Align U.S. and European patent filing strategies for maximum efficiency

Filing patent applications with the European Patent Office (EPO) requires a different approach than when filing solely in the U.S. The differences range from administrative to technical. There are, however, filing strategies that will save applicants time and improve their chances of success.

“There are many ways to adjust your drafting technique for your U.S. patent application that won’t hurt you when submitting it in America, but will align it with European standards. A little more work up front will save you a lot of money down the road,” says John Ling, partner at Fay Sharpe LLP.

Smart Business spoke with Ling about how to save money and ensure success when filing patents with the EPO.

How should companies approach filing patents in multiple countries?

Some companies file informal provisional patent applications that establish an early effective filing date in the U.S. and then file a Patent Cooperation Treaty (PCT) application, which makes it possible to seek patent protection simultaneously in many countries, on or before the 12-month deadline from filing the provisional application. This identifies individual countries and/or regions in which the company desires patent protection.

Let’s say a company files a provisional patent application in the U.S., files the PCT application a year later, and then elects to file national stage patent applications in Europe, the U.S., and China. In this scenario, the company has postponed the expense of the national stage filings by several years, which permits the company to evaluate whether the invention is still commercially valuable before it elects to pursue a potentially expensive patent application elsewhere.

In this instance, it can be advantageous to draft the U.S. provisional application in a somewhat universal manner so that minimal alterations to the invention are required when filing in multiple countries.

What are some key ways to save money and time when filing with the EPO?

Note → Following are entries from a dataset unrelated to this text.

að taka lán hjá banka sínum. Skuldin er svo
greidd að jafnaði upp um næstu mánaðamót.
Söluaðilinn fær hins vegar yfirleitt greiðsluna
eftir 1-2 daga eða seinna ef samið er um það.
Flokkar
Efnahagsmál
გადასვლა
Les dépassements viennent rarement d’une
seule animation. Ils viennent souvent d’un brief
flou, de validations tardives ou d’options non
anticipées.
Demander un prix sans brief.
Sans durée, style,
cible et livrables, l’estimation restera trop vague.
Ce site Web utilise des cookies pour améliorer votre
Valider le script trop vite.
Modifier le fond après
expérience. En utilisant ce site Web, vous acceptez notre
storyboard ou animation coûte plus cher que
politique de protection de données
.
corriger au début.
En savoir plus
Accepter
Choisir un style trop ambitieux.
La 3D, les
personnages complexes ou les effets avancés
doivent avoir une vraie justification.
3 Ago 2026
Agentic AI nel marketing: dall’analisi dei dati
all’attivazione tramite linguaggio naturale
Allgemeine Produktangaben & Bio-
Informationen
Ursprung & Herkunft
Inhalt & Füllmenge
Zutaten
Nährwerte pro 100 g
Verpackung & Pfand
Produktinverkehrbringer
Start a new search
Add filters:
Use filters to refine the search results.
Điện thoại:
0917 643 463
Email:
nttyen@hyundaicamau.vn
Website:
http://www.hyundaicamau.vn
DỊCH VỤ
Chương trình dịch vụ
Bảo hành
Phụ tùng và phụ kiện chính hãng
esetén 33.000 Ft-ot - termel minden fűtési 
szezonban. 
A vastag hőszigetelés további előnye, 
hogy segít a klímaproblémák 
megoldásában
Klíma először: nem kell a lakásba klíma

Some patent attorneys draft lengthy and redundant patent applications. They write patent specifications that are 50 or more pages, taking multiple pages to describe an embodiment and then copy and paste that multi-page description in when describing only minor alterations to the embodiment. This approach lacks foresight when the intention is to file in multiple countries because the application potentially will need to be translated into several languages. Translation services typically charge by the word or page, so brevity can be beneficial.

Additionally, European patent practice permits the use of multiple-dependent claims — dependent claims further narrow the scope of the independent claim —without additional fees. If you make multiple dependent claims in the U.S., they’re filed separately and incur costs separately. In Europe, however, you can essentially bundle dependent claims together by claiming multiple dependency from ‘any one of the preceding claims,’ rather than from a specific single claim, giving you more claim scope coverage. Just make sure that each multiple dependent claim has a basis in the claims from which it depends.

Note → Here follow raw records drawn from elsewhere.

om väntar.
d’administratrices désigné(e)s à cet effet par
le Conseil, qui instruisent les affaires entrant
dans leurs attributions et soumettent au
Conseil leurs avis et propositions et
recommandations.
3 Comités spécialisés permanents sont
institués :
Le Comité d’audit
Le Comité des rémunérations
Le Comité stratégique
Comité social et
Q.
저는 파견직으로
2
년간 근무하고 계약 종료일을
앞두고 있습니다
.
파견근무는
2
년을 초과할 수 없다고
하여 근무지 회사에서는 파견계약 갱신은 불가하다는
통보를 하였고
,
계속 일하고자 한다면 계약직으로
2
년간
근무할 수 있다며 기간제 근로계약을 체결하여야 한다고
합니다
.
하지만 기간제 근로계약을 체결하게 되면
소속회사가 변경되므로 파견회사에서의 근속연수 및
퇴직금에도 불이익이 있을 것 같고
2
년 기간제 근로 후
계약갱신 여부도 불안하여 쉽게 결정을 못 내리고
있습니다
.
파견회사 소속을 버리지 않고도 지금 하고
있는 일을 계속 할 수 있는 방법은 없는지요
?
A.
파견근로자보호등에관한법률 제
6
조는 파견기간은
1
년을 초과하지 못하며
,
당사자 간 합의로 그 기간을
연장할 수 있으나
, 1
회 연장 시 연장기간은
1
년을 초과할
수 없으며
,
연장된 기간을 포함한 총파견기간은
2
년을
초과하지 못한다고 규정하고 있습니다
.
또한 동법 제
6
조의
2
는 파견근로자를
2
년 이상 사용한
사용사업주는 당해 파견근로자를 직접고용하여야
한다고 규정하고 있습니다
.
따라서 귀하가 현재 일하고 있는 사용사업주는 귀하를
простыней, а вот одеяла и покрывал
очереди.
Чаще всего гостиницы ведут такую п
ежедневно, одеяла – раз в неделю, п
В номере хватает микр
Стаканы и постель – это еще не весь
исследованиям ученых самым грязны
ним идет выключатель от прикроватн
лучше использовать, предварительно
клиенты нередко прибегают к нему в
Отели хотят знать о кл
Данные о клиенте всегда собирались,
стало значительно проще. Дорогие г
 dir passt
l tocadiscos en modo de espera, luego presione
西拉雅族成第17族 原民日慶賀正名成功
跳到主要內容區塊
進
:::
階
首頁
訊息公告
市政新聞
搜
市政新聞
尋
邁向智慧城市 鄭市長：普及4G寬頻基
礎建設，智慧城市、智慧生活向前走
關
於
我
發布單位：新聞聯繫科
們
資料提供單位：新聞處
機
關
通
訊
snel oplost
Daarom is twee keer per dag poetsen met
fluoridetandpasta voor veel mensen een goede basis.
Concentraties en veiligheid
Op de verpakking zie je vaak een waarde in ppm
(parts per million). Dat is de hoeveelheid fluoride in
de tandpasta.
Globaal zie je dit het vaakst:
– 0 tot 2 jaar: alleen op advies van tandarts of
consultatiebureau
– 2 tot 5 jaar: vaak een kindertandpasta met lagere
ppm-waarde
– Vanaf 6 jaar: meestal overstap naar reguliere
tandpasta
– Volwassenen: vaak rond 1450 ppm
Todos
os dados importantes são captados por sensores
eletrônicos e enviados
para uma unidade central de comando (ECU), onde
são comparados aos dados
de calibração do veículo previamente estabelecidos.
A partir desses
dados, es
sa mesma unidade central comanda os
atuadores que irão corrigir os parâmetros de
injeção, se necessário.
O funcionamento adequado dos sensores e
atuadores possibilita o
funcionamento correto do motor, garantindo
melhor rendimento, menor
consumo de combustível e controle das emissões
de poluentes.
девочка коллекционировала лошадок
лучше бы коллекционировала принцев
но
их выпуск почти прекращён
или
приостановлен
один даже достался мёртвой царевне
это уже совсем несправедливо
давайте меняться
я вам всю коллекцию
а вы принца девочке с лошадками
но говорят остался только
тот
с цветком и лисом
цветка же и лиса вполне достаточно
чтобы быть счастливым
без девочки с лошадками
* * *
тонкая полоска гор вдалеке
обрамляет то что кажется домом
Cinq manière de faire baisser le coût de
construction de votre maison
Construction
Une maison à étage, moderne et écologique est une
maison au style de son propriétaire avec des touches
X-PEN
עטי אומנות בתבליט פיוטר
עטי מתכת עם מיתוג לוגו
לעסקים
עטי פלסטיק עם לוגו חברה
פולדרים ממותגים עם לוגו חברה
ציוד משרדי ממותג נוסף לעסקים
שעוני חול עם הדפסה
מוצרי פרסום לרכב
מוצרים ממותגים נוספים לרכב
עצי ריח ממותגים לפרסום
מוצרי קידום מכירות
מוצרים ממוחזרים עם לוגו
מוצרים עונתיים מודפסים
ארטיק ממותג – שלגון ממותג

What should patent applicants consider before filing for patent rights with the EPO?

In Europe, the examiners apply a problem-solution approach when examining patent applications. Applicants, therefore, must be able to point to a technical solution, described in the patent application, to a problem when defending claims.

Different art groups handle unique areas of patent processing. Some are more liberal than others in their problem-solution approach. Savvy companies craft claims to appeal to specific art units, which is important since once an application is assigned to an art group it stays there.

If one applicant repeatedly files applications directed toward subject matter known to be difficult to patent in the EPO, that applicant will get a reputation with an art group for filing unpatentable inventions. Over time, those examiners may recognize that and the applicant will lose credibility.

Smart businesses do their analysis early to determine whether and how to purse a European patent. Find an attorney to help determine your chances of success. No one likes bad news, but it’s better than the cost of rejection.